According to Rabé, by being closer to web issues, the corporate environment is more concerned with security and can tolerate frequent patch roll-outs and restarts whereas the process environment is quite dissimilar and focuses on the stability and reliability of the infrastructure and applications that enable production. This requires a different skill set and a different approach towards management of the environment.

Benefits

* Improved availability, reliability and sustainability of the process environment thanks to hardware independence.

* Improved security through better isolation from web-based malice.

* The process domain is separated completely from the corporate domain and runs as an isolated system. This enables the creation of a process domain security model with process domain groups that can include the ArchestrA Galaxies and provide the highest level of security.

* Improved supportability from remote locations. Site visits are no longer required to bypass failed hardware as the functionality it supported can simply be switched over to another host remotely. The failed hardware can be replaced when convenient and without affecting operations.

* Streamlined disaster recovery process means that there is now hardly any downtime.
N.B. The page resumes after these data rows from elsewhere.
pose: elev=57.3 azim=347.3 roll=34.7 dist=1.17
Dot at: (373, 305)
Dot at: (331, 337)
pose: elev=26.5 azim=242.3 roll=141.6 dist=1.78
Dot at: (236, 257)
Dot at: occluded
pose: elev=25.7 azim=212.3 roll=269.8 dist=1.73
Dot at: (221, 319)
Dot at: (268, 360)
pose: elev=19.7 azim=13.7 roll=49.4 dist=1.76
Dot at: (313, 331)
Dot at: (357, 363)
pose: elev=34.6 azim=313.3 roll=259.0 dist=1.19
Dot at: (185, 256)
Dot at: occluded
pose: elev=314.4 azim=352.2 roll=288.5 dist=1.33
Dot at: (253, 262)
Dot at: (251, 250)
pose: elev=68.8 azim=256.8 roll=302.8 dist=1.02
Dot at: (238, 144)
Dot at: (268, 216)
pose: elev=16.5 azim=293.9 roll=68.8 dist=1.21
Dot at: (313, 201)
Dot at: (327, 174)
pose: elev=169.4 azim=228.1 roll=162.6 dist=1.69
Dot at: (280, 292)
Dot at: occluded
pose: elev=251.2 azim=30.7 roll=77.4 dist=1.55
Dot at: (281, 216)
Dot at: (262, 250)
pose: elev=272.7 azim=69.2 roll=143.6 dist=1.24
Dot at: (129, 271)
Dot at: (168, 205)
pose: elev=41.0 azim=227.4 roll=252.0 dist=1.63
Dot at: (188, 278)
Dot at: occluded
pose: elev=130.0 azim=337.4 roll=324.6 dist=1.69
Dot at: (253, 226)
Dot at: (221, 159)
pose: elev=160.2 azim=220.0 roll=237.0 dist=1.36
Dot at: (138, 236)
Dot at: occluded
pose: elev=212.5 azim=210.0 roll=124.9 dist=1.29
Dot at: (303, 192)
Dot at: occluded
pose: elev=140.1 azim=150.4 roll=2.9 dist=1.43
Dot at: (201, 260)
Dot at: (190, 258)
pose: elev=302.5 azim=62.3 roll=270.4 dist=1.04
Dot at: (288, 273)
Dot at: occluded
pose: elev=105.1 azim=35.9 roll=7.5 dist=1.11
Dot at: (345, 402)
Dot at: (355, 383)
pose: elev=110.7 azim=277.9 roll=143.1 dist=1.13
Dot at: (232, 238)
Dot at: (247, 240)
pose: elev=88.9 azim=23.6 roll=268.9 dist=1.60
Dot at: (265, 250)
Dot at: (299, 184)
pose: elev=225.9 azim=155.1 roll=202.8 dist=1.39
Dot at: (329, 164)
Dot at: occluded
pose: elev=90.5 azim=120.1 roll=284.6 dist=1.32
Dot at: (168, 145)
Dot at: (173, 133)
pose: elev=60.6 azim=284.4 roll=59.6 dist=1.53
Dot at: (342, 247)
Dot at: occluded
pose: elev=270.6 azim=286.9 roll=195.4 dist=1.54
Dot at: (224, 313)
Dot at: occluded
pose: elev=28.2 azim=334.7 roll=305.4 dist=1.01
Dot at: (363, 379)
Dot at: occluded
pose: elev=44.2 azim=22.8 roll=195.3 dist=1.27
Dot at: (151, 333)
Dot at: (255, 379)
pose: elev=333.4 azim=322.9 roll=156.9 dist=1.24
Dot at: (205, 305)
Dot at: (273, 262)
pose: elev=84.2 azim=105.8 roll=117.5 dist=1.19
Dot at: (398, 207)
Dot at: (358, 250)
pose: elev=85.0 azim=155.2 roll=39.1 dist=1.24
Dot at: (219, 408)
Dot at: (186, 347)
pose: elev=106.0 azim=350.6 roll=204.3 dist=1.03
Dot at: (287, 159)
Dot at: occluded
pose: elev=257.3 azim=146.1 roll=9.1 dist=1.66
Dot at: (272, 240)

* Improved monitoring capability (less reactive maintenance and improved preventative maintenance).

* Via virtual servers, system integrators can replicate the production environment of their clients easily within their own offices for development and testing purposes.

Conclusion

Virtualisation has given Grootegeluk’s process domain far more flexibility, security and reliability than it had previously. The new system has proved to be stable, maintainable and scalable. In future, with clustering, the moving of virtual functionality from failed hardware to a working host will happen automatically, thereby improving reliability while reducing maintenance urgency.

Future developments will include moving to the Microsoft Cloud platform, installing ThinManager for all the InTouch nodes, reducing the ISS event count to as close to zero as possible, providing full project development capability on site and rolling this solution out to all of Exxaro’s production sites that show long-term productive potential.